See sequence, para 6. Origins 164 assuage , assuagement, assuasive. See artful, para five. suppose , assumpsit, assumption, assumptive. See SUMPTION, para 2. insurance ; guarantee. See therapy, para 10. Assyrian . See SYRIA, para 2. astatics is the neg (Gr a-, no longer) of STATIC. aster , asterisk, asterism, asteroid, astral; astrolabe, astrology, astronomy. See celebrity, paras 5–7. A-Z a hundred sixty five astern . See the second STEER, para three. bronchial asthma : Gr bronchial asthma, perh from aenai, to respire difficult, for this reason difficultly; Gr adj asthmatikos, whence, through L asthmaticus and perh EF-F asthmatique, the E asthmatic.

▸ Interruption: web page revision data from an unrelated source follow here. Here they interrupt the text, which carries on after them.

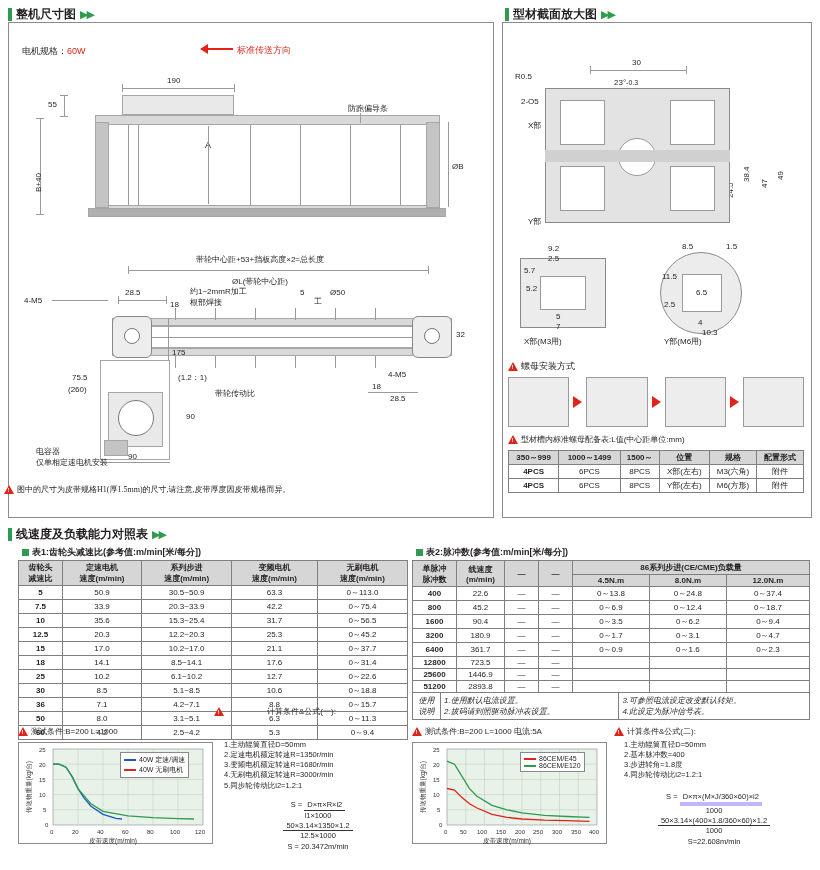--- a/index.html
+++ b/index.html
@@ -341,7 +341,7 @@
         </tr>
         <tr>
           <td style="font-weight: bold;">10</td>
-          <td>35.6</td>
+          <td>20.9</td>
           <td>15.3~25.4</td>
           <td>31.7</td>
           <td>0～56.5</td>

PLAGUE. apostacy Origins a hundred and twenty or -sy; apostate: Gr apōstēnai, to face (stēnai: cf STAND) off (apo) has remarkable derivatives: apostasia, followed by way of LL, whence, perh via MF, the ME apostasie, E apostasy, var apostacy; and the agent apostatēs, whence L apostata, whence MF (later apostat), as a result ME accordingly E, apostate. apostil . See POSTERIOR, para three. apostle ; apostolate; apostolic. See STALL, para 15. apostrophe , apostrophize. See STRAP, para three. apothecary . See THESIS, para 7. apotheosis , whence apotheosize: through LL from Gr apotheōsis, from apotheoun, to deify (theos, a god: cf THEISM): apo- connotes ‘(up) from mankind’.